Мария Григорьевна выглядывала из-за чьего-то суконного плеча без тени улыбки; ее усталое лицо опечатано было той же немотой, что и лица красноармейцев. И так же как они, женщина предпочитала держать Петровича в неведении на свой счет. Зачем она все-таки застрелилась? Ведь стоило ей только шепнуть, что она жена белого генерала, и хлопцы бы сами мигом вывели ее «в расход». А случилось ее самоубийство в том же девятнадцатом году. Предсмертная записка Марии Григорьевны, адресованная Генриху и хранившаяся у него по сей день, поясняла, что поскольку надежды встретиться с тем — он должен был знать, с кем — у нее не осталось, жизнь для нее более не имеет смысла. У сына же она в трогательных выражениях просила прощения и советовала ему, по возможности, пробираться в Москву к бабушке. На этом и закончилось ее безрассудное путешествие, в полном и даже чрезмерном соответствии с дурным предсказанием Елизаветы Карловны.
Лицезрением многих обезображенных и растерзанных мертвых тел Генрих, как оказалось, не был достаточно подготовлен к виду небольшого женского трупа на промокшей от крови постели. Разум его помутился; мальчик схватил саквояж с немногими их вещами и бежал прочь из расположения кроваво-красной части. Но только с помутившимся разумом и можно было странствовать тогда по России. Девять месяцев продолжались его скитания, из которых он два провел в госпитале городка, названия которого даже не запомнил. Холера Генриха не одолела, с голоду он, как ни странно, не помер, и в один прекрасный день, отощавший и обовшивевший, явился с саквояжем в руке пред очи бабушки Елизаветы Карловны.

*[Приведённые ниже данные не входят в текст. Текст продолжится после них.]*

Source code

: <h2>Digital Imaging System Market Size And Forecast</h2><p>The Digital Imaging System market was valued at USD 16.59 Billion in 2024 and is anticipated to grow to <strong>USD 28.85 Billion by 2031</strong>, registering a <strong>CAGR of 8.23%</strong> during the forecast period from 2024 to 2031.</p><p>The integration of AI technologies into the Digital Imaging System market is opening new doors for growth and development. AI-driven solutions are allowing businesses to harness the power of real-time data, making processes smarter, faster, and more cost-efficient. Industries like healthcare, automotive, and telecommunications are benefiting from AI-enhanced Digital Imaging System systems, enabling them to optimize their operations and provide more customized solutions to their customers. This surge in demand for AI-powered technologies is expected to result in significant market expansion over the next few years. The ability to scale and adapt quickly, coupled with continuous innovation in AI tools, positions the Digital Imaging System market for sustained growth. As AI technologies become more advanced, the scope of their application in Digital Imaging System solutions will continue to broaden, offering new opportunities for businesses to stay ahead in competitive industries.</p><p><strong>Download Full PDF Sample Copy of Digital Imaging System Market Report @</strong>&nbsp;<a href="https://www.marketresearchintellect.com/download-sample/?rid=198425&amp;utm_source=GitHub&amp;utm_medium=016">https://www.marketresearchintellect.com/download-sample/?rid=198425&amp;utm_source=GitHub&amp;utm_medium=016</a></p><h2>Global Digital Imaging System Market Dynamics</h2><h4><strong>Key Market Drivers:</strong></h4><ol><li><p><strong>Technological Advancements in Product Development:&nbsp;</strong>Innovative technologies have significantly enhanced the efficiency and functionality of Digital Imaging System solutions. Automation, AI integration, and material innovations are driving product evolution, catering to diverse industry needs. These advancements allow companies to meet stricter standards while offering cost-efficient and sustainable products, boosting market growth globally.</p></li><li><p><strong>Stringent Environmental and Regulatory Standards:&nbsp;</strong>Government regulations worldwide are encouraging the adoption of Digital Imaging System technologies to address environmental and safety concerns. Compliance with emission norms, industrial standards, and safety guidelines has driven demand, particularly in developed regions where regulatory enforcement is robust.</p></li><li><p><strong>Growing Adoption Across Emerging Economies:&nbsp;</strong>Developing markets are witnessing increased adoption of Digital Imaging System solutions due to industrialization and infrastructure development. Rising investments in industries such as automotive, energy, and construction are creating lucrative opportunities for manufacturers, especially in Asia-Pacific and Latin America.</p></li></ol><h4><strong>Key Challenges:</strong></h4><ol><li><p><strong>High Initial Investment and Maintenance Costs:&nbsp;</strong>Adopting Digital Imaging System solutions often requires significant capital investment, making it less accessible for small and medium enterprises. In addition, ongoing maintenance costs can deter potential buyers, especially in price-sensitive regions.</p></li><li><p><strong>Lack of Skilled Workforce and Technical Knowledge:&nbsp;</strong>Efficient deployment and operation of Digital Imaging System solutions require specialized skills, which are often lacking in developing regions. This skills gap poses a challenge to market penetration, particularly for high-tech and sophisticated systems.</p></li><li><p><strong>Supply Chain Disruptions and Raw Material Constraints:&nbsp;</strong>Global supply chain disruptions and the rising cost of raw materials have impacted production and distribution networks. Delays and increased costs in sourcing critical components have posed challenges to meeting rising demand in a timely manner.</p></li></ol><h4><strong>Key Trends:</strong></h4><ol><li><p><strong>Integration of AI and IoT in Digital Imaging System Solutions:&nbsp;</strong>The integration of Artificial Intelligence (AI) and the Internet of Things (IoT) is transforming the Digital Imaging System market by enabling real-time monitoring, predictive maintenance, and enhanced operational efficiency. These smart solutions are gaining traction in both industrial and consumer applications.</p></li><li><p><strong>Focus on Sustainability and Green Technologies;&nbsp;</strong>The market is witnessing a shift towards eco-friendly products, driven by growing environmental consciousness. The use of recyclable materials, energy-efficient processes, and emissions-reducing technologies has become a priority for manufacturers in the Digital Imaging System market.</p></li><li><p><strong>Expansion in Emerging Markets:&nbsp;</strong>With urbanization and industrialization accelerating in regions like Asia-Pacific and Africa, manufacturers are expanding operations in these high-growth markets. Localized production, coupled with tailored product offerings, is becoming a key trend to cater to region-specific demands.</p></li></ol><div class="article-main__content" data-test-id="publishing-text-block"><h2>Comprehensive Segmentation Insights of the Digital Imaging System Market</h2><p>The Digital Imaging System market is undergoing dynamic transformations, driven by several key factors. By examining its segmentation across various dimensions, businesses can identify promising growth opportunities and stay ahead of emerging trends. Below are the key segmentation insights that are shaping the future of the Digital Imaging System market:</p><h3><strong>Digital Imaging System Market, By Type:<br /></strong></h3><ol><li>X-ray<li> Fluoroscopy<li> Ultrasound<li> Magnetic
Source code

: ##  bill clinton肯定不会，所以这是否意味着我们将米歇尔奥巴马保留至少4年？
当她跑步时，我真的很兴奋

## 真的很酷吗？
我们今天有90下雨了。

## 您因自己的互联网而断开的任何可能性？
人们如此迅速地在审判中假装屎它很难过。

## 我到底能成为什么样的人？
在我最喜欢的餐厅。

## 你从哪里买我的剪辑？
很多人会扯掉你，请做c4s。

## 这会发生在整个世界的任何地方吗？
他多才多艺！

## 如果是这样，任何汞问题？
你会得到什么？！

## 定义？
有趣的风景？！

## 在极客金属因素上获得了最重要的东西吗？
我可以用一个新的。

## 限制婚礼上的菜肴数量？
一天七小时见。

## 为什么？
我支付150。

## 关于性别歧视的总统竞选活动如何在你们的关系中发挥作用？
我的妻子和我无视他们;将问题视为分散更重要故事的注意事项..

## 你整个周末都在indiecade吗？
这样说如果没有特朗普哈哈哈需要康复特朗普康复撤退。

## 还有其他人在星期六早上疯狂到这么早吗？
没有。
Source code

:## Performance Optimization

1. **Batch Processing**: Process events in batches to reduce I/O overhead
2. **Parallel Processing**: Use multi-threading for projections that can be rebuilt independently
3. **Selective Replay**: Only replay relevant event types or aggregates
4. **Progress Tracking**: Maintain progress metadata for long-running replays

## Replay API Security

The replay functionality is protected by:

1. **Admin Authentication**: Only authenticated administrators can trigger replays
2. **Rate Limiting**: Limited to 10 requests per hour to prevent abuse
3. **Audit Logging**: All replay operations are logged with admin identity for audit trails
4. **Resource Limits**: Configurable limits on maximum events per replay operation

Петровича немного удивляло, почему Генрих в своих рассказах никак не расцвечивал эту и впрямь необыкновенную одиссею, а напротив, всегда излагал ее почти скороговоркой. Интересно — так же вкратце или в подробностях излагал он ее Елизавете Карловне? И неизвестно, как она реагировала на его рассказ, — Петрович знал только, что бабушке сделалось плохо, когда она выяснила, что в своих скитаниях Генрих начал курить. Но в скитаниях Генрих приобрел не только привычку к курению, а и навыки заправского беспризорника. Елизавете Карловне удалось пристроить его в школу, но он находил еще достаточно времени, чтобы утверждать себя на городских улицах. Здесь уже начинались у него истории, никак не подтвержденные ни фото-, ни какими-либо другими документами. Петровичу запомнилась одна такая история, к слову сказать, не самая неправдоподобная. В Москве (голодной, между прочим) Генрих нанялся с другими мальчишками к какому-то частнику торговать вразнос ирисками. В конце дня продавцы отчитывались перед хозяином, получая положенное вознаграждение. И все было бы славно, если бы однажды хозяин не застукал Генриха за преступлением. Ириски выдавались продавцам на подносе, в виде цельного надрезанного пласта; продавать их полагалось, отламывая, сколько требуется. Генрих же повадился перед торговлей, спрятавшись в укромном месте, переворачивать пласт и вылизывать его «спину». Все были довольны: ничего не ведавшие покупатели, хозяин, имевший сполна свою выручку, и, конечно, сам Генрих. Но, как выяснилось, хозяин доволен был, лишь покуда не знал о Генриховых проделках, а узнав, избил его весьма крепко. Ирисочный фабрикант сломал Генриху ребро, но сделал из него пожизненного врага всякой частной собственности.